Bobby Neu

Personal information
- Born: June 28, 1917
- Died: February 7, 1971 (aged 53) Elmhurst, Illinois
- Listed height: 6 ft 1 in (1.85 m)
- Listed weight: 170 lb (77 kg)

Career information
- High school: St. Mel's (Chicago, Illinois)
- College: DePaul (1936–1939)
- Playing career: 1939–1946
- Position: Shooting guard / small forward

Career history
- 1939–1941: Hammond Ciesar All-Americans
- 1944–1945: Pittsburgh Raiders
- 1945–1946: Chicago American Gears

Career highlights
- All-NBL Second Team (1941); First-team All-American – MSG (1939); Second-team All-American – MSG (1938);

= Bobby Neu =

American basketball player

Robert J. Neu (June 28, 1917 – February 7, 1971) was an American basketball player. He played four seasons in the American National Basketball League, a forerunner to the modern National Basketball Association (NBA).

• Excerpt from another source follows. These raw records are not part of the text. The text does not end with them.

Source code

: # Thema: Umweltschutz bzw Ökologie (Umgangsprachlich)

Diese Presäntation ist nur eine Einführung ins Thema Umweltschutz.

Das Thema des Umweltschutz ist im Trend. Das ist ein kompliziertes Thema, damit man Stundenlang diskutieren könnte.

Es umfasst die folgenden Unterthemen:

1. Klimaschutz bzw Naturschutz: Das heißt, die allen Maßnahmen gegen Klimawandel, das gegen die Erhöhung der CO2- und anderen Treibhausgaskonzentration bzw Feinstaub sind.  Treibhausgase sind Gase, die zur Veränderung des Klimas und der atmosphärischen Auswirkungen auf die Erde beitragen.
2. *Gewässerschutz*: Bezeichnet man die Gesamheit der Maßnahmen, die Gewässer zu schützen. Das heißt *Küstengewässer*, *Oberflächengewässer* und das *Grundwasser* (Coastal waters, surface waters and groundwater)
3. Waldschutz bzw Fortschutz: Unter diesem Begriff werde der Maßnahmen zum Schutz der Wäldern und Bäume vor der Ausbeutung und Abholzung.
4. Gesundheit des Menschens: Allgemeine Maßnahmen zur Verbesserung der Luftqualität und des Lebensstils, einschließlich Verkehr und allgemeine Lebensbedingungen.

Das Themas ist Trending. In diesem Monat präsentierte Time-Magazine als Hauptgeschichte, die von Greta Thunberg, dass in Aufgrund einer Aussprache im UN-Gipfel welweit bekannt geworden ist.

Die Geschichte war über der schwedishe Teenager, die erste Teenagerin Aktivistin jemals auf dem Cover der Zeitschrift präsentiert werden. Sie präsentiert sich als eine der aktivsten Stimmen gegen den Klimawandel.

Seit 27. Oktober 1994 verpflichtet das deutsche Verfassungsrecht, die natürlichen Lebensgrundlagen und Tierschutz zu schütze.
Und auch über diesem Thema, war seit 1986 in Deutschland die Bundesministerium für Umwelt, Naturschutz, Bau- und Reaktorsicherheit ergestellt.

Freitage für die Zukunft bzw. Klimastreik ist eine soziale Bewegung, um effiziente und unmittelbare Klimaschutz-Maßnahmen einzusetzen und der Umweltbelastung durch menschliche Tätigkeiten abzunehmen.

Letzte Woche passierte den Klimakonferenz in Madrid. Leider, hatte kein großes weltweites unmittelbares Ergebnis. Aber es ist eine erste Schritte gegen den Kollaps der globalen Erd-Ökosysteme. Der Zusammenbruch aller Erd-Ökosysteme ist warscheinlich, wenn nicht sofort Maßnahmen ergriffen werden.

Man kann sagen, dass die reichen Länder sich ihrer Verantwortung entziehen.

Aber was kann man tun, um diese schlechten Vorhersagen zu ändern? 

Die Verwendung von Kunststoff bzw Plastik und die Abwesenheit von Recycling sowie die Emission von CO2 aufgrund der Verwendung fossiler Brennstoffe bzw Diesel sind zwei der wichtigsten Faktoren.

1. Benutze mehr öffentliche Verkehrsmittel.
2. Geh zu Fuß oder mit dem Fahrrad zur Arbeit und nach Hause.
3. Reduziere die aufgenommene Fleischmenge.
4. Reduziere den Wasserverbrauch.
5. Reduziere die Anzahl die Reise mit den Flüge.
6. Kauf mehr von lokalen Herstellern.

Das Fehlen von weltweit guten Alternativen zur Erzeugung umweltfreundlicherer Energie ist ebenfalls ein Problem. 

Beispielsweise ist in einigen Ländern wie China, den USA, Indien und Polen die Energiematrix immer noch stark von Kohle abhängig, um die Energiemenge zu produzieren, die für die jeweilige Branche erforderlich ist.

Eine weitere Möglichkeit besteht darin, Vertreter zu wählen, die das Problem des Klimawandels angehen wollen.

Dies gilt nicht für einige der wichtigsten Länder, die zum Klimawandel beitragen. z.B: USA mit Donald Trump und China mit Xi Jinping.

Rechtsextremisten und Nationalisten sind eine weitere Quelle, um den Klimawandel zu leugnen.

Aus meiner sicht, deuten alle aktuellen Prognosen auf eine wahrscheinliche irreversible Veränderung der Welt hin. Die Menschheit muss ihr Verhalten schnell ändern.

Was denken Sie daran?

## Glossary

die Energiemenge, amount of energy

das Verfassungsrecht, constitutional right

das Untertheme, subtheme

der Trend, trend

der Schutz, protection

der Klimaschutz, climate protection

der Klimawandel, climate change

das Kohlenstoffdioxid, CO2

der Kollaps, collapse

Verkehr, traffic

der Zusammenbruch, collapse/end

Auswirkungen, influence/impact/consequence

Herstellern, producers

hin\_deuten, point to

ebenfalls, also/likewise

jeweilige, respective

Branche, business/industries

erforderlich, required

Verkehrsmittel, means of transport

Neu, who was of German descent, played high school basketball at St. Mel High School in Chicago, Illinois. He then played college basketball for hometown DePaul University, where he was an All-American in his junior and senior seasons.

Following his college career, he played professionally in the NBL. He spent two seasons with the Hammond Ciesar All-Americans, earning second-team All-NBL honors in 1941. He then spent three years in the military during World War II. Upon returning from the service, Neu played two more seasons in the NBL for the Pittsburgh Raiders and Chicago American Gears. For his NBL career, Neu averaged 6.7 points over 80 games.